国民年金019 老齢基礎年金の支給の繰上げ

 今回は、老齢基礎年金の支給の繰上げです。

 本来、老齢基礎年金は65歳から支給されますが、60歳に達したら(誕生日の前日から)、65歳未満の間(誕生日の前々日まで)、支給の繰上げを請求することができます。
 ただし、一定率が減額されます。

(1)繰上げ請求できる要件
 ①60歳到達(誕生日の前日) ~ 65歳未満(誕生日の前々日まで)の間
 ②請求日の前日において、受給資格期間(10年)を満たしている。
 ③任意加入被保険者でないこと

(2)減額率
 ①昭和37年4/2以降に生まれた方
  0.4% × 繰上げ請求をした月65歳に達する月(誕生日の前日の月)の前月までの月数
 ②昭和37年4/1までに生まれた方
  0.5% × 繰上げ請求をした月65歳に達する月(誕生日の前日の月)の前月までの月数

 たとえば、63歳に達した月(7月)に、繰上げ請求をしたとしましょう。
 63歳に達した月(7月)~65歳に達する月の前月(2年後の6月)は、24か月ですので、
①昭和37年4/2以降に生まれた方
  0.4% × 24月 =9.6%減額(90.4%支給)その年の年金額が79万円なら、714,160円。
 ②昭和37年4/1までに生まれた方
  0.5% × 24月 = 12%減額(88%支給)その年の年金額が79万円なら、695,200円。

(3)繰上げ請求のメリット
 ①早く受給できる。
 ②受給開始後、早期に死亡した場合、生涯の受給総額が、65歳に受給を開始した場合よりも多い

(4)繰上げ請求のデメリット
 ①減額率は生涯同じです。生涯、年金は減額されます。
 ②付加年金も同率で減額されます。
 ③繰上げ請求は、取消や変更ができません
 ④長生きするほど、生涯の受給総額が、65歳に受給を開始した場合よりも少なくなる。
 ⑤年金記録上「65歳に到達した」扱いになり、年金額の計算式が確定するので、
  (ⅰ)国民年金の任意加入ができない。
  (ⅱ)追納できない。
  (ⅲ)寡婦年金を受給できない(寡婦年金は後日書きます)。
  (ⅳ)遺族厚生年金をうけられるようになっても、65歳になるまで併給できない
   (老齢基礎年金と選択。

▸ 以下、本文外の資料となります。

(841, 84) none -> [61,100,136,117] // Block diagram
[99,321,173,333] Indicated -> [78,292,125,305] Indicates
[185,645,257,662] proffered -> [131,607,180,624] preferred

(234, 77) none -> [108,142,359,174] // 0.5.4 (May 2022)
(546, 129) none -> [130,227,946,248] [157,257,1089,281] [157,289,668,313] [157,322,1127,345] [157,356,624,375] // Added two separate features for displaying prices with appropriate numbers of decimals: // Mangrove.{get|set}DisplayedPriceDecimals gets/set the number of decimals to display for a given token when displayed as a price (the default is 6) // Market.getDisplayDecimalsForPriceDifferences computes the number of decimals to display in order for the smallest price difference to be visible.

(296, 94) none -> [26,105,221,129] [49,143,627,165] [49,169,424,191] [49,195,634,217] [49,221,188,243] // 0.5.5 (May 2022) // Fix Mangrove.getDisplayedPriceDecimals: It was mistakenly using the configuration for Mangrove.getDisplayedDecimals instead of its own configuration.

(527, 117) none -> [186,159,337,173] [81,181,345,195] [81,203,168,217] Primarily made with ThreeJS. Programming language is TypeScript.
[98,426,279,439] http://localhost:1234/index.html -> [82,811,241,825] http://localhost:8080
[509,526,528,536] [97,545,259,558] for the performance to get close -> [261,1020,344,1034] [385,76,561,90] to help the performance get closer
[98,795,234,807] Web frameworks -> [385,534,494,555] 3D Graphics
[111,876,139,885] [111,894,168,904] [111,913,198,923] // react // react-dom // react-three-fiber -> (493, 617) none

65歳になったら併給できます。詳細は後日書きます)
 ⑥老齢厚生年金同時に繰上げ請求しないといけない(老齢厚生年金も減額)。
 ⑦障害基礎年金の要件を満たしても、受給できない。
  (厚生年金保険の被保険者である場合を除く。詳細は後日書きます)

(5)その他
 振替加算(国民年金013を参照)は、65歳以降に支給されるものですので、繰上げの対象外です。65歳にならないと支給されません。減額もされません。

今回はここまでにします。
60歳になったら繰上げ請求できること、メリット①②デメリット①②③④を知っておいてください。⑤⑥⑦は後日、該当箇所でまた触れます。
次回は、老齢基礎年金の支給の繰り下げです。

お読みいただきありがとうございました。